> [Tarefas a realizar]:
1 - Segundo a coluna, há quanto tempo a Reforma da Previdência deveria ter sido levada a cabo?
2 - Por favor, dê continuidade à coluna sobre os rumos do governo a partir da última frase apresentada.

Blog do Prisco
Coluna do dia

Nova realidade

Quer queiram ou não, apesar das falas desconexas e polêmicas de Jair Bolsonaro e dos filhos presidenciais, o país está avançando. E o governo, se consolidando.

Impressionam os avanços no combate à criminalidade, às facções, enfim. Isso antes mesmo de o Congresso aprovar (se aprovar) o pacote anticrime. Isso tudo, na conta do Ministro Sérgio Moro (Justiça e Segurança Pública).

O titular da Economia, Paulo Guedes, é outro que envereda pela seara de acertos históricos. A começar pela Reforma da Previdência, que deveria ter sido levada a cabo há pelo menos 15 anos. Não aconteceu ou por incompetência ou por covardia, pelo medo da perda de votos se mexessem nas aposentadorias.

Bolsonaro e Guedes também já entregaram o projeto de Reforma Administrativa ao Congresso. É fantástico. Trata-se de uma ampla e irrestrita proposta de ruptura do estado brasileiro.

Evidentemente que o texto passará pelo crivo dos congressistas, mas seus originais acabam com privilégios de funcionalismo, categorias, corporações e instituições.

> [Registros extraídos de um conjunto de dados]:
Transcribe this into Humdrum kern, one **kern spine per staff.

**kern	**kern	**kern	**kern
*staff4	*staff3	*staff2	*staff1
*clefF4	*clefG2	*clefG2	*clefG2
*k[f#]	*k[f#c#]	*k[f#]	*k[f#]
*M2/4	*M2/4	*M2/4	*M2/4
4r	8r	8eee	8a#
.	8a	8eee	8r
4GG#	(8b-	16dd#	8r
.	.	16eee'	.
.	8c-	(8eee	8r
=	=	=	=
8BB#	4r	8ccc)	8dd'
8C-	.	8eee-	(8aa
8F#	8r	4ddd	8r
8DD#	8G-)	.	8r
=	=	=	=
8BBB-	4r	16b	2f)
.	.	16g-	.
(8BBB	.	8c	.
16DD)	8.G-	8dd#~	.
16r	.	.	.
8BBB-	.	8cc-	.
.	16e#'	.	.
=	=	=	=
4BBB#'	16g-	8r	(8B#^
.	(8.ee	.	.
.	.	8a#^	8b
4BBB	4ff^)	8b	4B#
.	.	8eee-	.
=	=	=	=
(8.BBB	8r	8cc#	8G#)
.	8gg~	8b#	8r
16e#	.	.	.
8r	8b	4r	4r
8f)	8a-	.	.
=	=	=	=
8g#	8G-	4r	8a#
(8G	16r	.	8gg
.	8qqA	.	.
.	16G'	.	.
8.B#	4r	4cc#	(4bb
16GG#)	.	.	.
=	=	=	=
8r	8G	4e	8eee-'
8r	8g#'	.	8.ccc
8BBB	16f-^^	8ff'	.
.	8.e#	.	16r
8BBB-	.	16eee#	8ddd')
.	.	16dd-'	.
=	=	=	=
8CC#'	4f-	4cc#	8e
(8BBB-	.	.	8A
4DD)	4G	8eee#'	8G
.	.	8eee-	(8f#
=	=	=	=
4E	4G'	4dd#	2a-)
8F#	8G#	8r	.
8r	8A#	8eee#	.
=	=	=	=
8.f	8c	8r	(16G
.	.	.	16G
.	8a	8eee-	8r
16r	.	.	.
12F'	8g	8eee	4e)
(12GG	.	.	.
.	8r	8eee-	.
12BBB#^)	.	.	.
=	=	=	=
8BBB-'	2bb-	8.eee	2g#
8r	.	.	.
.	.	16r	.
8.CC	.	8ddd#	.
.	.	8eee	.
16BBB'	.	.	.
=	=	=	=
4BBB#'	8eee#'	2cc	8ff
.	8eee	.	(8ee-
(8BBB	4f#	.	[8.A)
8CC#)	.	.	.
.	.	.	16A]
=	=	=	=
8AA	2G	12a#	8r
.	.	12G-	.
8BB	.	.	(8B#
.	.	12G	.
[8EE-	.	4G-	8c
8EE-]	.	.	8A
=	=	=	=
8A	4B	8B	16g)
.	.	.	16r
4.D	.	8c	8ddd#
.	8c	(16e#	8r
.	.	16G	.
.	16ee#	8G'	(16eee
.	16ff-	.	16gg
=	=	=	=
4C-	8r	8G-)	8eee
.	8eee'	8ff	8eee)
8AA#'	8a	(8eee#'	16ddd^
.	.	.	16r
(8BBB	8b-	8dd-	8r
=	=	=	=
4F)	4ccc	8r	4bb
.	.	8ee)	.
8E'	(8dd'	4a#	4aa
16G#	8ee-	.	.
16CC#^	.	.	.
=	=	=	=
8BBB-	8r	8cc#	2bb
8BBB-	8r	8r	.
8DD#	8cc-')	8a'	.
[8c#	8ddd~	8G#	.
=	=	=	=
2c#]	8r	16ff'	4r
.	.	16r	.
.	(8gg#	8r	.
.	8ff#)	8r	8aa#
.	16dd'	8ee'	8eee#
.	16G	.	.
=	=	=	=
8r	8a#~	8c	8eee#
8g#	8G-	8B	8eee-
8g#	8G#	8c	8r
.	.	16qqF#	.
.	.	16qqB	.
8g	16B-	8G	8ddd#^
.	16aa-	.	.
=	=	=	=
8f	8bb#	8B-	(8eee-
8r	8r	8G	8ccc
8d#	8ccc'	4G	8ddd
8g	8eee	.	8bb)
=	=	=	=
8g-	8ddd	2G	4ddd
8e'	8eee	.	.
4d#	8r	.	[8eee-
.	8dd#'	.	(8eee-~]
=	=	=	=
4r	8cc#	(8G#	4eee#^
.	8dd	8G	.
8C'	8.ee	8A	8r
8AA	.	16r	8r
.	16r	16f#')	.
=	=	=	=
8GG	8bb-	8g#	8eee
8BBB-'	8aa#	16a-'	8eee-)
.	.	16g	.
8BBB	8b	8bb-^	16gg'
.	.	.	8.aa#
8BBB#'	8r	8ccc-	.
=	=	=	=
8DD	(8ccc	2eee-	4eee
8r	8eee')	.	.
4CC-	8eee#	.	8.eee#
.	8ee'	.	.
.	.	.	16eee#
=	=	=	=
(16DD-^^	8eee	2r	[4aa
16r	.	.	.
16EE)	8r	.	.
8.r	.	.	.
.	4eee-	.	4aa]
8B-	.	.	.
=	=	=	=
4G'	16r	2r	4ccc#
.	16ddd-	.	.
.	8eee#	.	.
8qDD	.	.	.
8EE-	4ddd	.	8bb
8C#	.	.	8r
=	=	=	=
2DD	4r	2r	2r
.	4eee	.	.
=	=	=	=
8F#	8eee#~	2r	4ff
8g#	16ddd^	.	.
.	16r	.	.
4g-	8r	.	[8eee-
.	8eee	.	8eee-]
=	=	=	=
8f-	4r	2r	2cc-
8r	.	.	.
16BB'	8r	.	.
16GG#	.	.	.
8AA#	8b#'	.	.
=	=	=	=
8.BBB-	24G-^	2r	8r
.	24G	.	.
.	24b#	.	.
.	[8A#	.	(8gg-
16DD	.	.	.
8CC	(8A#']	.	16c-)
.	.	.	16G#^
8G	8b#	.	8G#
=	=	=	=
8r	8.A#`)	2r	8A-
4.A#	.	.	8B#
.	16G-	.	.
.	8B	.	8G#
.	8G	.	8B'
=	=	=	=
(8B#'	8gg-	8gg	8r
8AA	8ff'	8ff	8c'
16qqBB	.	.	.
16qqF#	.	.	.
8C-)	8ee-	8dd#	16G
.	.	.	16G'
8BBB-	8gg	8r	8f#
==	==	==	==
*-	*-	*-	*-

> [Respostas do exercício]:
1 - Há pelo menos 15 anos.

2 -
Menos municípios

Repercutindo muito positivamente, também, a parte da Reforma Administrativa que extingue os municípios com menos de 5 mil habitantes. Há, ainda, outras ações que estão destravando a economia, reduzindo o tamanho do estado. A economia começa a responder, os juros estão na lona, a inflação, idem. A gastança desenfreada está acabando.

Na ribalta

Tudo isso permite que se afirme que Sérgio Moro e Paulo Guedes passam a ser também dois grandes ativos políticos para o país, para o governo e para a direita brasileira.

Tripé

Senão, vejamos. Qual outro partido ou segmento dispõe de três opções para disputar a presidência em 2022? Sim, porque ali adiante Bolsonaro pode avaliar e não disputar a reeleição, apoiando a dobradinha Moro/Guedes (ou Gudes/Moro). Ou vai para a reeleição com Guedes ou Moro de vice. Aquele que não estiver na chapa, estará no palanque.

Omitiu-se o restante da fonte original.